Task directions :: Only the lines from the one containing "or 4, C[x] = 2" to the end of the records should be given again, word for word and in full.

Data excerpts ::
::::

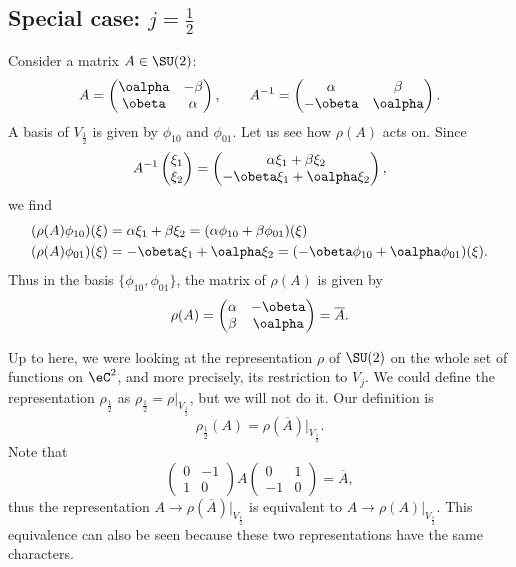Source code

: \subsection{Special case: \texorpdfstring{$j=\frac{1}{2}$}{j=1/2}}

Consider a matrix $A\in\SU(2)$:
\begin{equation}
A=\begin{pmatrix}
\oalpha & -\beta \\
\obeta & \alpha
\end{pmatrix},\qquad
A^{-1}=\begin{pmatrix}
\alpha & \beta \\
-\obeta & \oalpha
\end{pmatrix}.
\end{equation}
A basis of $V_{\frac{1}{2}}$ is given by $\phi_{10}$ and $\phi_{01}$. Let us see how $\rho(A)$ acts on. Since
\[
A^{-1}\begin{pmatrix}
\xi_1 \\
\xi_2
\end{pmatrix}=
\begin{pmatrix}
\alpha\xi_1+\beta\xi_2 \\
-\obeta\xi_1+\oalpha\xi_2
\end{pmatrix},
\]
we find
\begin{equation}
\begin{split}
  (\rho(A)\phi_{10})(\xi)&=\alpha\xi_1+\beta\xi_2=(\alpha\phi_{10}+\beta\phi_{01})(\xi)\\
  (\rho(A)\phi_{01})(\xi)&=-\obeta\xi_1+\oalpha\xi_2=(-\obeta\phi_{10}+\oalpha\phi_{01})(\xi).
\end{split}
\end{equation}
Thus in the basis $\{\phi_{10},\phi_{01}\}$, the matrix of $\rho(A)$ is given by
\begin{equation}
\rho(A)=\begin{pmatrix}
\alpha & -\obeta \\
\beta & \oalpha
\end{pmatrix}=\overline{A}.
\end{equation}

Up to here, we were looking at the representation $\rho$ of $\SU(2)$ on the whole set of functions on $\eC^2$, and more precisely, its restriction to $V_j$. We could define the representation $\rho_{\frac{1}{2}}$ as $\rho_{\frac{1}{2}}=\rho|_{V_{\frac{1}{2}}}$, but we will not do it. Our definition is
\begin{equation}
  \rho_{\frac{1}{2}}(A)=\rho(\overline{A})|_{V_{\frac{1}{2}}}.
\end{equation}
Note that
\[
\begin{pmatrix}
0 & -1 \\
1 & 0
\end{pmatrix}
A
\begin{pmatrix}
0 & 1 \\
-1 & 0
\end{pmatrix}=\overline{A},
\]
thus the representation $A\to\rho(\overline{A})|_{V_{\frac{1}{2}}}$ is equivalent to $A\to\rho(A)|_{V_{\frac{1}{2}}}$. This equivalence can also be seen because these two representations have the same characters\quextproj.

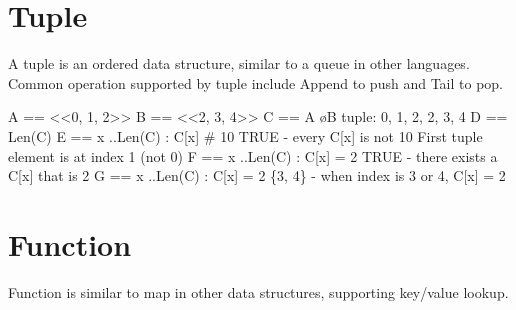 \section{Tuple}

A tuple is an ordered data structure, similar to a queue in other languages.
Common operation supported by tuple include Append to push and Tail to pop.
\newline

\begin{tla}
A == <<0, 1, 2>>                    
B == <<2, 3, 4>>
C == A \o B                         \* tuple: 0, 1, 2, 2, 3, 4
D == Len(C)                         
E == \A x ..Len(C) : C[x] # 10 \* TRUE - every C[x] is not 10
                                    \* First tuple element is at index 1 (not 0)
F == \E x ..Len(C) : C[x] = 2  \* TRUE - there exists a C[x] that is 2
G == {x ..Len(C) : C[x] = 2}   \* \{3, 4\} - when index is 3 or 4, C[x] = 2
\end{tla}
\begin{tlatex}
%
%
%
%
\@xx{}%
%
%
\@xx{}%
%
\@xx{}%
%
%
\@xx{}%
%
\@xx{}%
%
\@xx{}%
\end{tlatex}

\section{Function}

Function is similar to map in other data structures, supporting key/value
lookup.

::::

Written answer ::
G == {x ..Len(C) : C[x] = 2}   \* \{3, 4\} - when index is 3 or 4, C[x] = 2
\end{tla}
\begin{tlatex}
%
%
%
%
\@xx{}%
%
%
\@xx{}%
%
\@xx{}%
%
%
\@xx{}%
%
\@xx{}%
%
\@xx{}%
\end{tlatex}

\section{Function}

Function is similar to map in other data structures, supporting key/value
lookup.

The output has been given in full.